Page images and extracted text:
Content starts
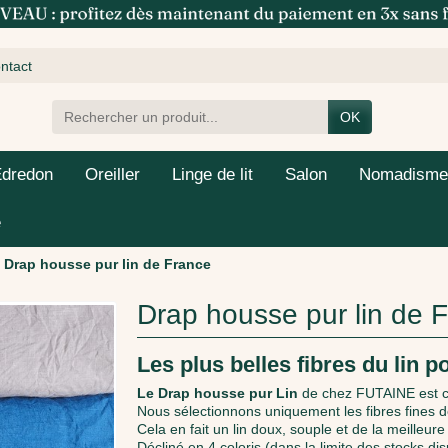
ntact
OK
Edredon
Oreiller
Linge de lit
Salon
Nomadisme
e
Drap housse pur lin de France
Drap housse pur lin de 
Les plus belles fibres du lin po
Le Drap housse pur Lin
de chez FUTAINE est 
Nous sélectionnons uniquement les fibres fines d
Cela en fait un lin doux, souple et de la meilleure 
Décliné en 4 coloris (dans la limite des stocks dis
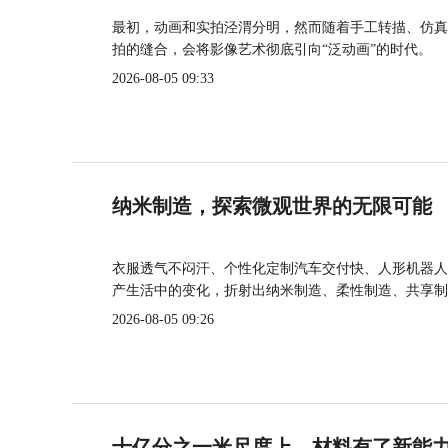
最初，动画和实拍泾渭分明，然而随着手工转描、仿真
拍的缝合，会将影像艺术彻底引向“泛动画”的时代。
2026-08-05 09:33
纳米制造，探索微观世界的无限可能
衣服透气不闷汗、个性化定制汽车交付快、人形机器人
产生活中的变化，折射出纳米制造、柔性制造、共享制
2026-08-05 09:26
十亿分之一米尺度上，材料有了新能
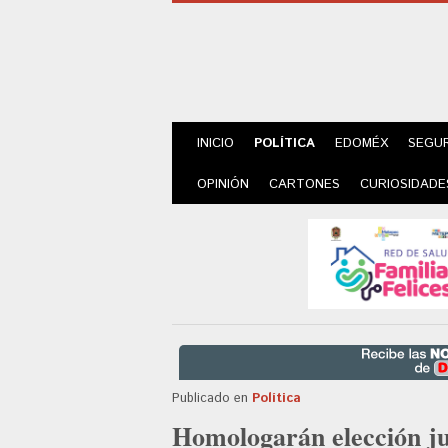
INICIO
POLÍTICA
EDOMÉX
SEGU
OPINIÓN
CARTONES
CURIOSIDADE
Publicado en
Política
Homologarán elección ju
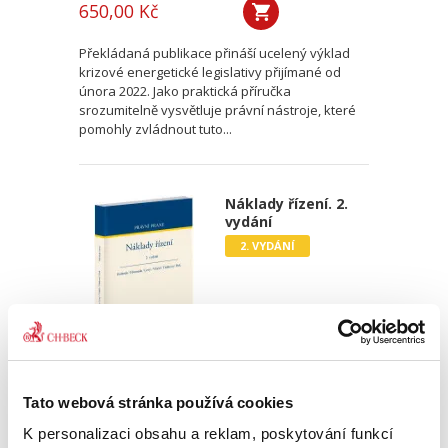
650,00 Kč
Překládaná publikace přináší ucelený výklad
krizové energetické legislativy přijímané od
února 2022. Jako praktická příručka
srozumitelně vysvětluje právní nástroje, které
pomohly zvládnout tuto...
Náklady řízení. 2.
vydání
2. VYDÁNÍ
Karel Svoboda
,
Miroslav Hromada
,
Jiří Levý
,
David Vláčil
,
Šárka Tl
Tato webová stránka používá cookies
790,00 Kč
K personalizaci obsahu a reklam, poskytování funkcí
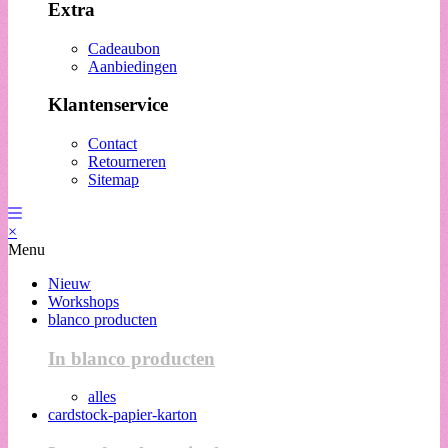
Extra
Cadeaubon
Aanbiedingen
Klantenservice
Contact
Retourneren
Sitemap
×
Menu
Nieuw
Workshops
blanco producten
In blanco producten
alles
cardstock-papier-karton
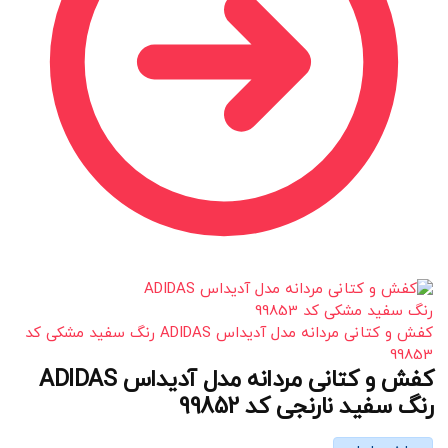
کفش و کتانی مردانه مدل آدیداس ADIDAS رنگ سفید مشکی کد
99853
کفش و کتانی مردانه مدل آدیداس ADIDAS
رنگ سفید نارنجی کد 99852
Content ends
- What to produce:
Copy out the records above in full, exactly as written, but not the pictures.

- Completed task:
ntact
OK
Edredon
Oreiller
Linge de lit
Salon
Nomadisme
e
Drap housse pur lin de France
Drap housse pur lin de 
Les plus belles fibres du lin po
Le Drap housse pur Lin
de chez FUTAINE est 
Nous sélectionnons uniquement les fibres fines d
Cela en fait un lin doux, souple et de la meilleure 
Décliné en 4 coloris (dans la limite des stocks dis
最初，动画和实拍泾渭分明，然而随着手工转描、仿真
拍的缝合，会将影像艺术彻底引向“泛动画”的时代。
2026-08-05 09:33
纳米制造，探索微观世界的无限可能
衣服透气不闷汗、个性化定制汽车交付快、人形机器人
产生活中的变化，折射出纳米制造、柔性制造、共享制
2026-08-05 09:26
十亿分之一米尺度上，材料有了新能
INICIO
POLÍTICA
EDOMÉX
SEGU
OPINIÓN
CARTONES
CURIOSIDADE
Publicado en
Política
Homologarán elección ju
650,00 Kč
Překládaná publikace přináší ucelený výklad
krizové energetické legislativy přijímané od
února 2022. Jako praktická příručka
srozumitelně vysvětluje právní nástroje, které
pomohly zvládnout tuto...
Náklady řízení. 2.
vydání
2. VYDÁNÍ
Karel Svoboda
,
Miroslav Hromada
,
Jiří Levý
,
David Vláčil
,
Šárka Tl
Tato webová stránka používá cookies
790,00 Kč
K personalizaci obsahu a reklam, poskytování funkcí
Extra
Cadeaubon
Aanbiedingen
Klantenservice
Contact
Retourneren
Sitemap
×
Menu
Nieuw
Workshops
blanco producten
In blanco producten
alles
cardstock-papier-karton
کفش و کتانی مردانه مدل آدیداس ADIDAS رنگ سفید مشکی کد
99853
کفش و کتانی مردانه مدل آدیداس ADIDAS
رنگ سفید نارنجی کد 99852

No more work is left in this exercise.